Игнатьев понял, от какой опасности спасли своих товарищей Антоненко и Бринько: бомбы «юнкерса» могли угодить в переполненный летчиками сарай.
— Спасибо за науку, — сказал он, пожимая руку летчикам. — Но, Касьяныч, без шлема летать нельзя. Оглохнешь. И привязываться обязательно. Непривязанным и без шлема вылетать запрещаю. Обещаешь?
— Слушаюсь, товарищ командир.
* * *
Антоненко и Бринько стали любимцами гарнизона: «И-16» Бринько был так же окрашен, как и самолет Антоненко. На полуострове о них всегда говорили: «Антоненко и Бринько», «Бринько и Антоненко». Гангутцы всегда отличали эту пару по особой манере полета — резкой, стремительной, молниеносной.
Четвертого июля над Ханко появились два «бристоль-бульдога». Они сбросили бомбы на морской аэродром и направились к сухопутному. Одновременно финская артиллерия начала обстрел. Гранин вступил в контрбатарейную борьбу.
Антоненко и Бринько мгновенно взлетели. Каждый взял на себя по одному самолету.
Бой закончился очень быстро: с момента взлета до исхода боя прошло четыре минуты. Оба «бристоль-бульдога» были сбиты.
Возвращаясь, Антоненко и Бринько прошли над могилой Борисова.

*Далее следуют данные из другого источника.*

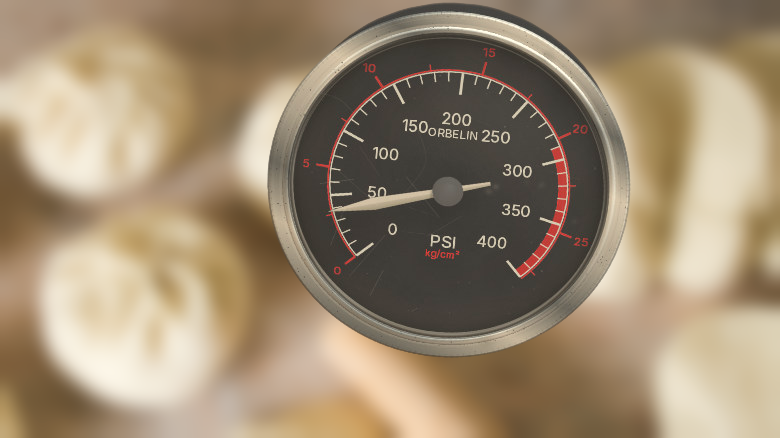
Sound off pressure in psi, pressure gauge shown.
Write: 40 psi
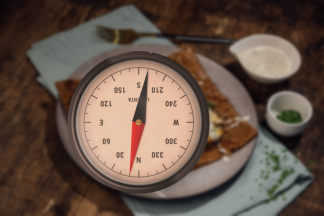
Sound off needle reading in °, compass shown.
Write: 10 °
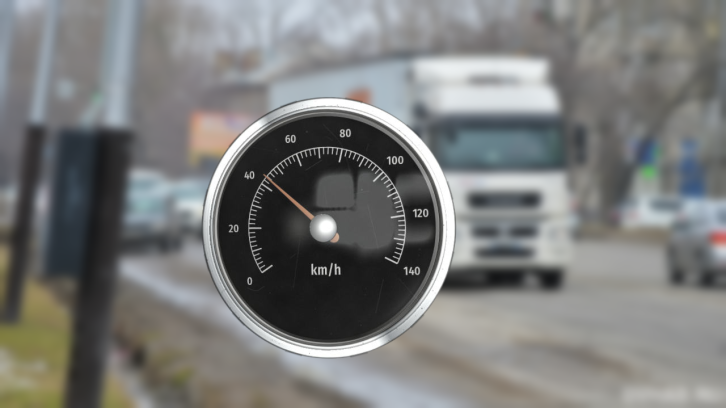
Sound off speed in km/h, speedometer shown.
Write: 44 km/h
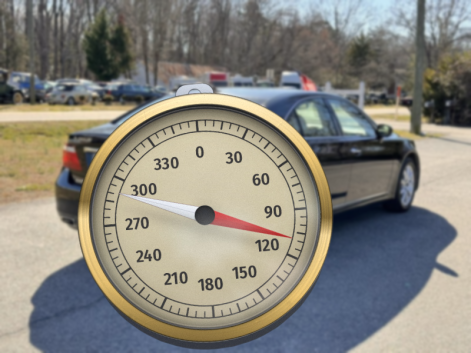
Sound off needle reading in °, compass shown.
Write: 110 °
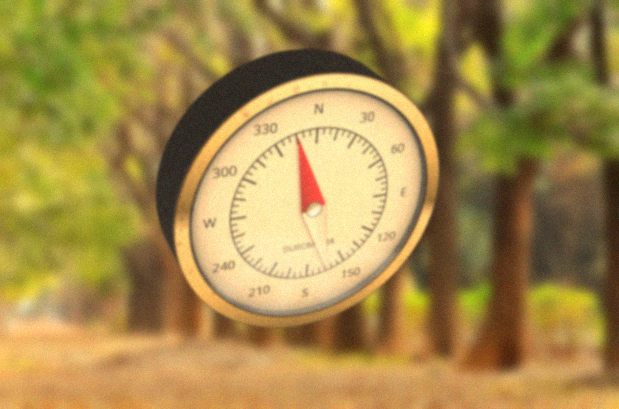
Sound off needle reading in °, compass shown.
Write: 345 °
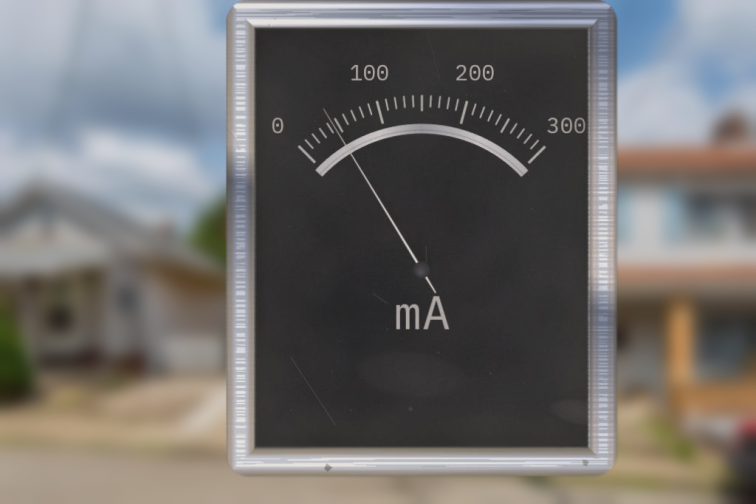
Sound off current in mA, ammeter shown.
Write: 45 mA
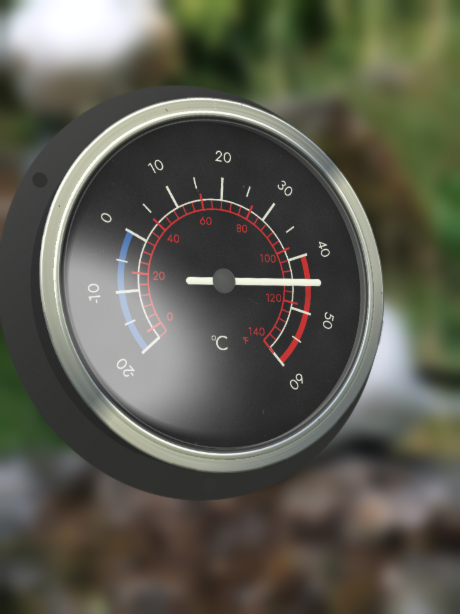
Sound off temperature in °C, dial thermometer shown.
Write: 45 °C
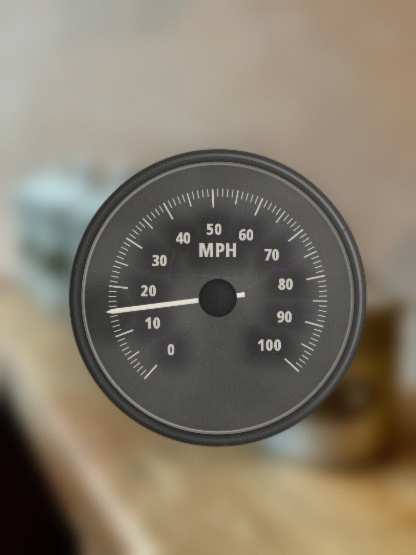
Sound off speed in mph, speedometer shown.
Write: 15 mph
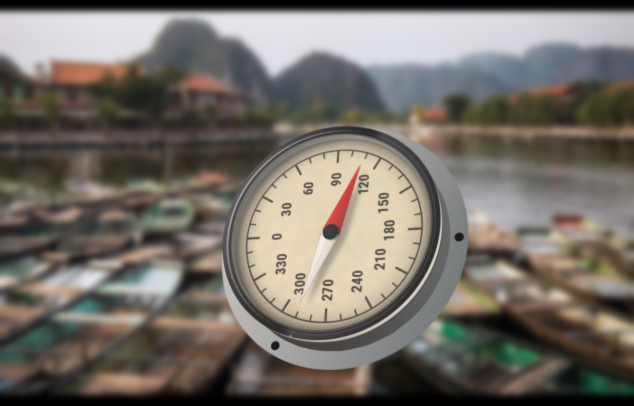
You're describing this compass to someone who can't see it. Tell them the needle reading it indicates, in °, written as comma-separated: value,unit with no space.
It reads 110,°
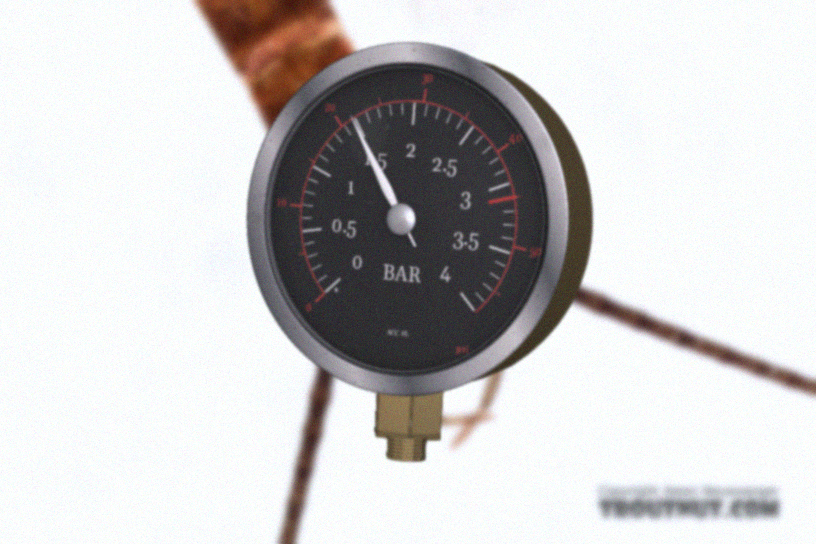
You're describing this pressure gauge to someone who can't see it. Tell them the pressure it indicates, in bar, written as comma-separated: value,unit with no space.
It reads 1.5,bar
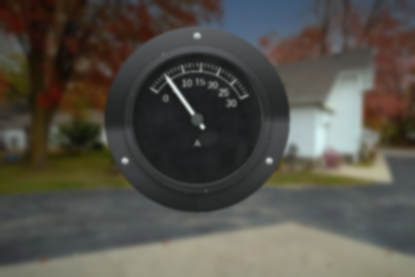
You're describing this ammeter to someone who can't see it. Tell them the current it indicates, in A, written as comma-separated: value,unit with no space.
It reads 5,A
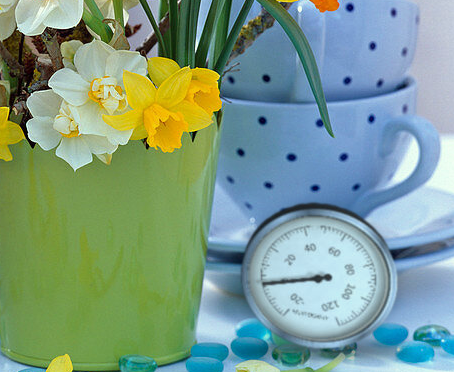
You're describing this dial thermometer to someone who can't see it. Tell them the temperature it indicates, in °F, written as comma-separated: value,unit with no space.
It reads 0,°F
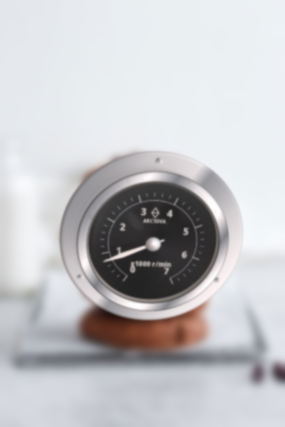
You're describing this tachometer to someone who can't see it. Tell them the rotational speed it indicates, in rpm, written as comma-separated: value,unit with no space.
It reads 800,rpm
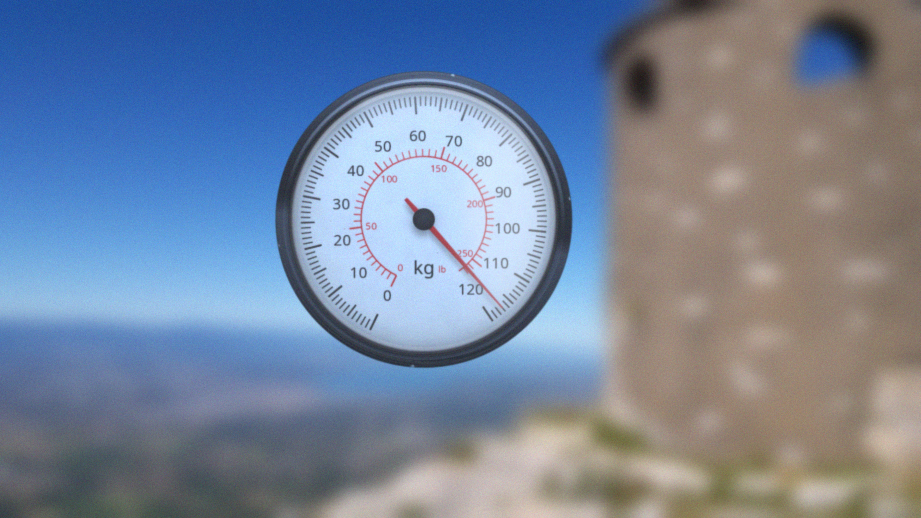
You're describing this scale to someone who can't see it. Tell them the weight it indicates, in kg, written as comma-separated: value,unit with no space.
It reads 117,kg
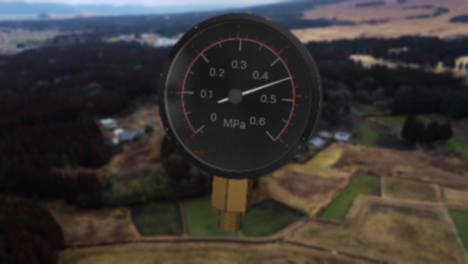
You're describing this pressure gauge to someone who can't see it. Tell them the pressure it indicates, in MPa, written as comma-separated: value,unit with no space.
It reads 0.45,MPa
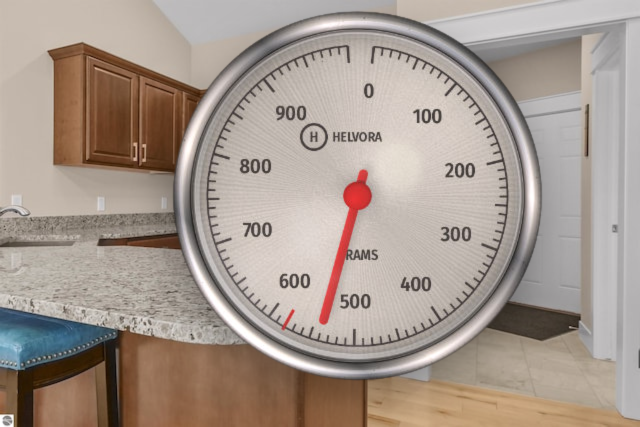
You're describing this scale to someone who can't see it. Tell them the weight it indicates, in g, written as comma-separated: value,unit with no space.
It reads 540,g
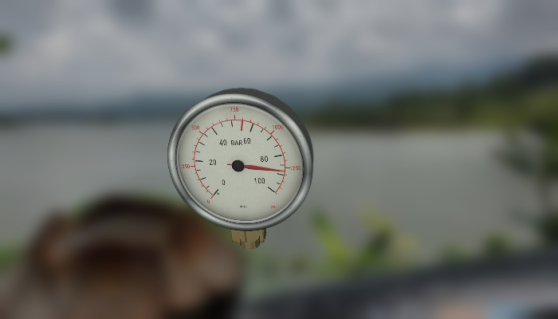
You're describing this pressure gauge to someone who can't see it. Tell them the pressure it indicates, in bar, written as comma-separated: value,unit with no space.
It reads 87.5,bar
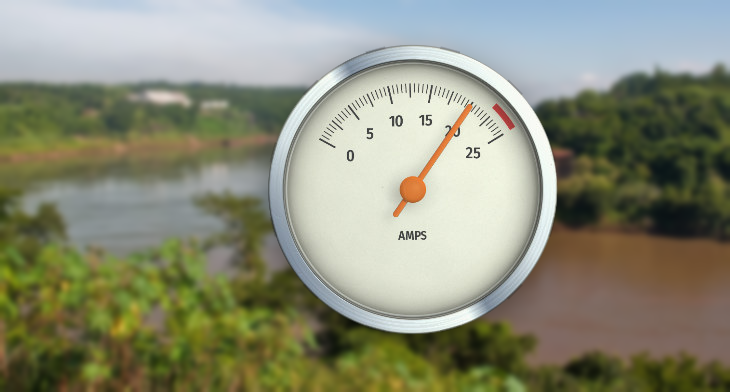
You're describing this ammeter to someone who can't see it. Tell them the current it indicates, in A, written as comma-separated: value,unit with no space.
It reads 20,A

На другой день Антоненко и Бринько воевали вдали от базы. На обратном пути им повстречался «юнкерс». Не сговариваясь, оба погнались за бомбардировщиком. Это происходило над Финляндией, днем. «Юнкерс» дал полный газ, уходя в сторону Хельсинки. Как ни нажимали Антоненко и Бринько, расстояние между ними и преследуемым «юнкерсом» сокращалось медленно. Возникла опасность, что не хватит горючего. Но бросить преследование было обидно. Бринько, как и Антоненко, не любил попусту тратить пулеметную ленту. Стрелять — так уж наверняка! Но тут Бринько решил рискнуть и дал по «юнкерсу» длинную пулеметную очередь. Правый мотор «юнкерса» загорелся. «Юнкерс» потерял скорость. Бринько и Антоненко настигли его как раз над столицей Финляндии и сожгли на виду у всего населения Хельсинки. Возвращаясь с победой, Бринько и Антоненко вновь прошли над могилой Борисова.
С тех пор вошло в обычай: если Антоненко возвращается с победой, он обязательно пройдет над могилой Борисова и сделает горку над аэродромом; если Бринько удалось сбить фашистский самолет, он промчится через весь городок, мимо водонапорной башни, покачивая крыльями; если же Бринько хоронится, идет к аэродрому не над городом, а стороной, — значит, не сбил.
Бринько был огневиком Антоненко: один атакует, другой прикрывает. Прилетят — Антоненко садится первым, выскочит из самолета, подождет, когда посадит машину Бринько, подбежит к нему, обнимет и «дарит самолет».
— Бери, Петя, твой он.
— Что ты, Касьяныч, ты сбил — тебе его и надо записать в счет.
— Бери, бери, я тебе приказываю… Ты сбил два. Ты меня выручил.
Бринько ни за что не соглашается, но Антоненко настаивает:
— Если бы не ты, Петя, меня бы уже давно не было в живых…
На самолетах установили рации. Дежуря, Антоненко и Бринько не покидали кабин. Идет обстрел — все равно оба остаются на посту.
В один из июльских дней они услышали в наушниках голос Игнатьева:
— Касьяныч, Бринько у тебя?
— Здесь Бринько.
— Слушайте радио. Включаю.
Передавали Указ о награждении гангутцев.
Правительство присвоило звание Героя Советского Союза летчикам Антоненко и Бринько.